Сару Бернар на протяжении всей ее жизни фотографировали Надары — сначала отец, потом сын. Во время первой фотосессии ей было около двадцати лет; в ту пору Феликс Турнашон занимался также другим, столь же пафосным, хотя и не столь долговечным предприятием: своим «Гигантом». Сара пока еще не стала «Божественной»: она безвестна, честолюбива, однако на фотопортретах уже выглядит звездой. Снимается она в незатейливых позах, завернувшись в бархатную накидку или необъятную шаль. Плечи оголены; из драгоценностей — только маленькие сережки с камеями; в волосах — ничего. На теле — тоже: по всем красноречивым признакам, под накидкой, под шалью ничего нет. Лицо скрытное и оттого привлекательное. Разумеется, актриса необыкновенно хороша, причем скорее на сегодняшний вкус, нежели по меркам того времени. Выглядит она воплощением правдивости, театральности и тайны, совмещая в себе все эти абстракции. Надар оставил и фотографию обнаженной натуры, в которой многие признают все ту же Сару. На этом снимке изображена оголенная до пояса женщина, одним глазком выглядывающая из-за раскрытого веера. Во всяком случае, портреты Сары, кутающейся в накидку и шаль, куда более эротичны.
Едва ли пяти футов ростом, она, как считалось, не обладала сценической статью, а кроме того, отличалась чрезмерной бледностью и худобой. И в жизни, и в искусстве она выглядела порывистой и естественной; нарушала законы театра, в ходе монолога нередко отворачивалась от рампы. Переспала со всеми своими партнерами. Обожала славу и саморекламу или, как обтекаемо сказал о ней Генри Джеймс, была «фигурой, восхитительно приспособленной к экстравагантности». Некий критик поочередно сравнивал ее с русской княжной, византийской императрицей и маскатской бегумой, а потом заключил: «Прежде всего, она типичная славянка. Славянского в ней намного больше, чем во всех известных мне славянах». В возрасте едва за двадцать Сара родила внебрачного сына, которого, не боясь осуждения, возила с собой повсюду. Она, еврейка, жила во Франции, склонной к антисемитизму; в католическом Монреале ее экипаж забросали камнями. Храбрости и дерзости ей было не занимать.

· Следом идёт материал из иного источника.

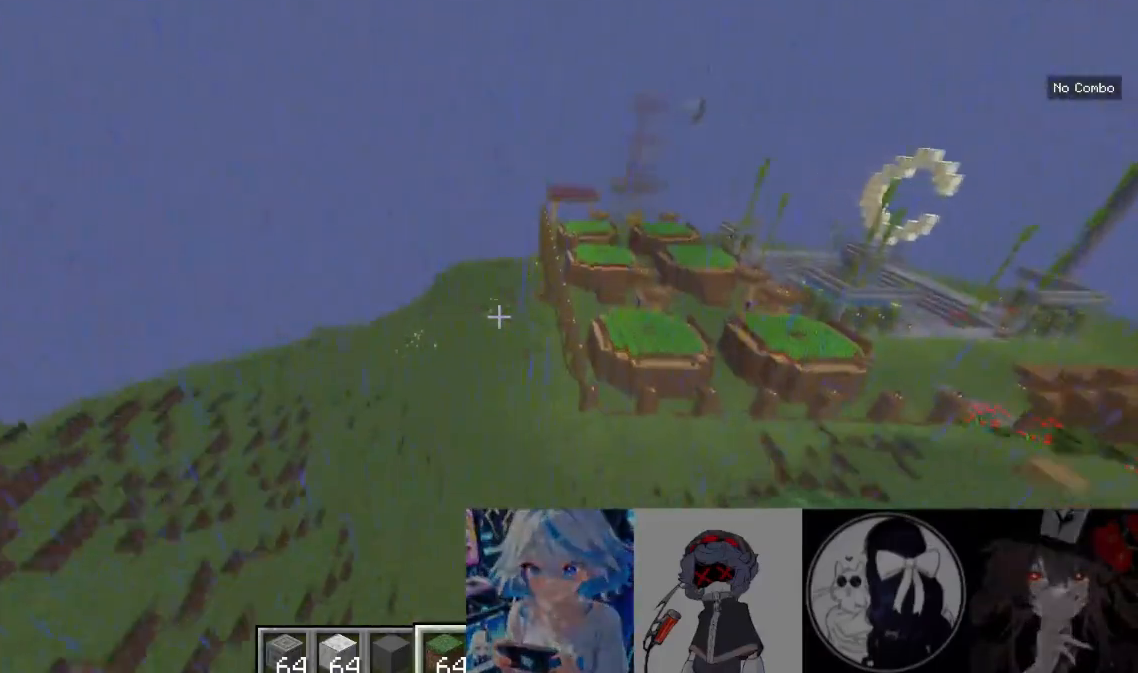
{"keys": ["w"], "mouse": [], "events": [[167, "a", "up"]]}
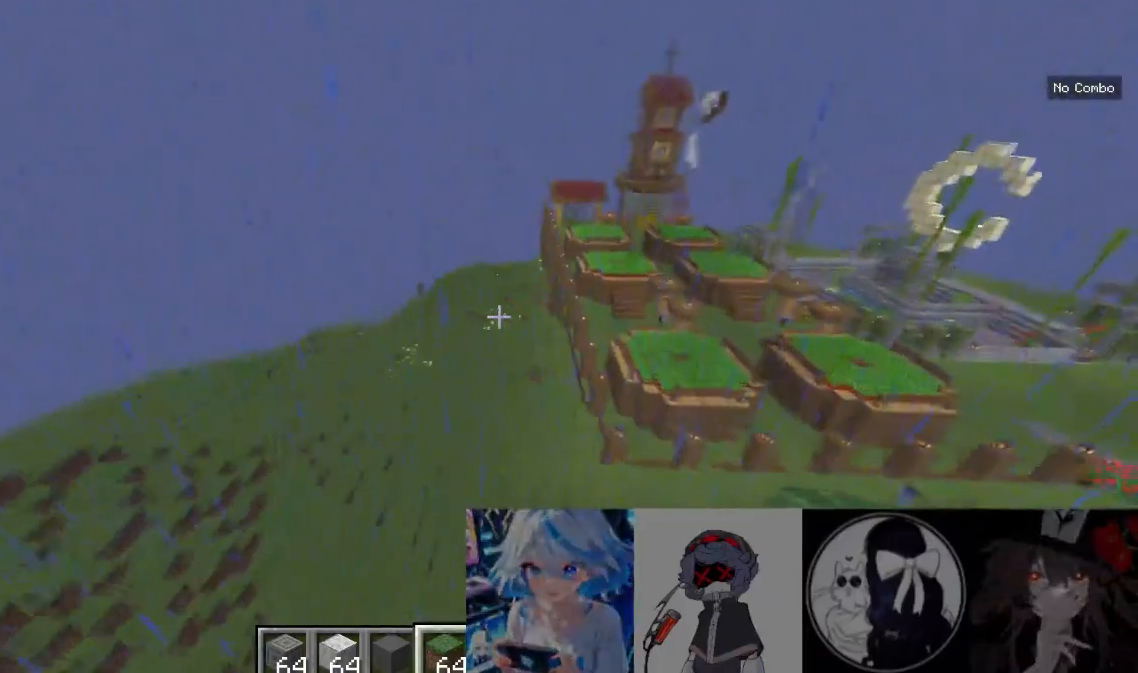
{"keys": ["w"], "mouse": [], "events": []}
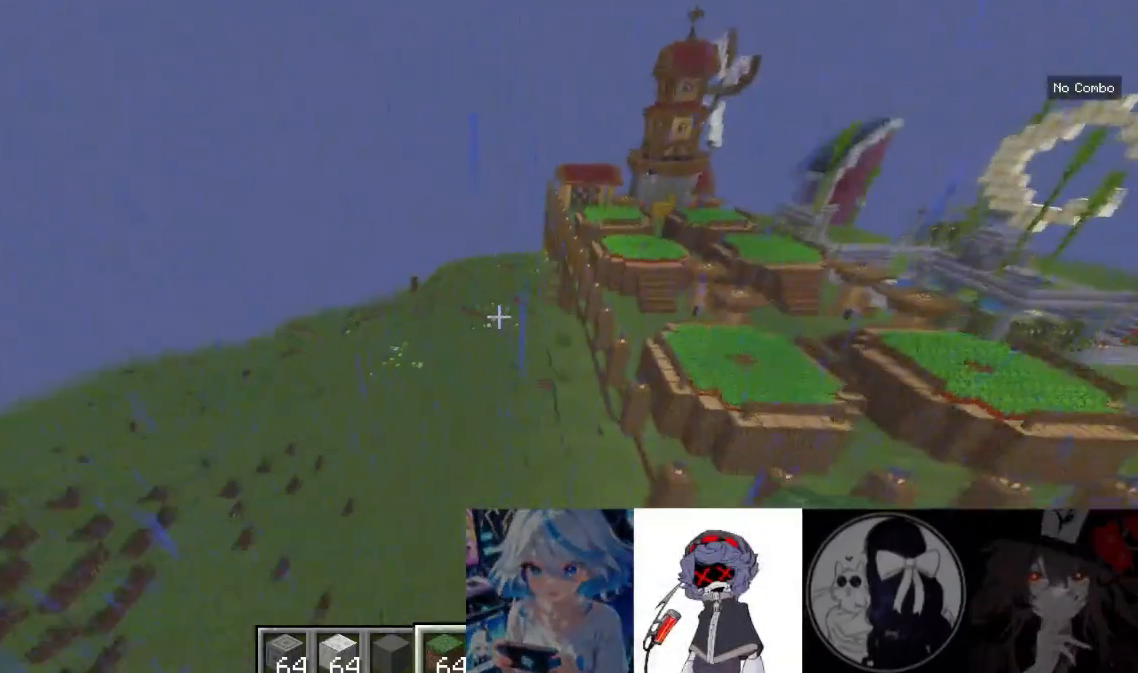
{"keys": ["w"], "mouse": [], "events": []}
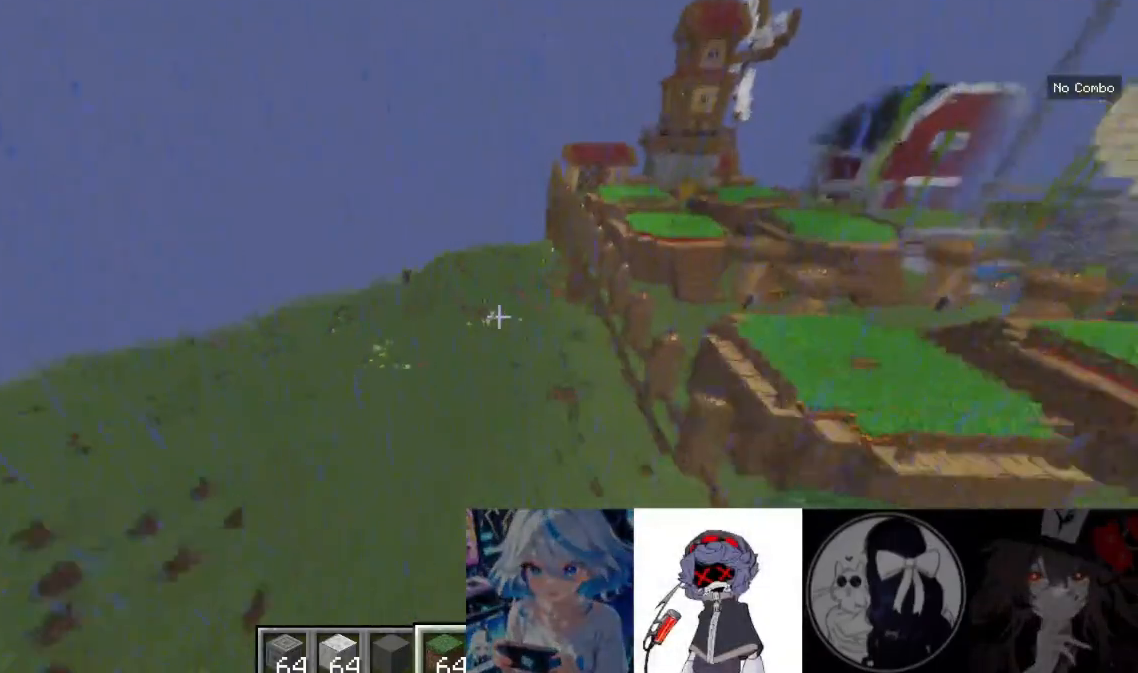
{"keys": ["w"], "mouse": [], "events": []}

Естественно, она нажила себе врагов. Ее успех, ее похождения, ее национальность и богемная экстравагантность напоминали пуританам, почему актеров в прежние времена хоронили за оградами кладбищ. А ее манера игры, некогда столь самобытная, неизбежно устаревала, поскольку сценическая естественность — это не более чем искусный прием, как натурализм в литературе. Одни видели в ней вечную магию (Эллен Терри называла Сару Бернар «прозрачной, как азалия» и сравнивала ее присутствие на сцене с дымком от горящей бумаги), другие были менее благосклонны. Тургенев, драматург и франкофил, видел в ней все признаки «наглой и исковерканной пуфистки» и осуждал ее «противнейший парижский шик».
Фреда Бёрнаби нередко называли богемной личностью. Как писал его официальный биограф, он жил «по собственным понятиям, совершенно не считаясь с условностями». И на собственном опыте познал экзотику, которую Бернар всего лишь перенимала. Путешественник привозил в Париж рассказы из дальних странствий; драматург растаскивал их на сюжеты и эффекты, а далее сценограф и костюмер доводили до совершенства создаваемую вокруг актрисы иллюзию. Этим путешественником и был Бёрнаби: его заносило и в российскую глубинку, и — через Малую Азию — на Ближний Восток, вверх по течению Нила. Он пересек провинцию Фашода, где туземцы обоего пола ходили нагишом и красили волосы в ярко-желтый цвет. В историях, которыми обросло его имя, нередко фигурировали юные черкешенки, цыганки-танцовщицы и миловидные киргизские вдовушки. Бёрнаби заявлял, что ведет род от короля Эдуарда Первого по прозвищу Длинноногий, и демонстрировал чудеса мужества и правдивости, которые англичане полагают уникальной чертой своего национального характера. Однако чувствовалась в нем какая-то тревога. О его отце говорили: «мрачен, как сыч, что ухает у него в парке», и Фред, при всей свой неугомонности и общительности, унаследовал эту черту. Он обладал феноменальной силой, но страдал частыми недомоганиями, мучаясь печенью и желудком; «катар желудка» даже привел его на воды за границу. Будучи «весьма популярной личностью в Лондоне и Париже» и входя в окружение принца Уэльского, он, согласно «Национальному биографическому словарю», вел «довольно уединенный образ жизни».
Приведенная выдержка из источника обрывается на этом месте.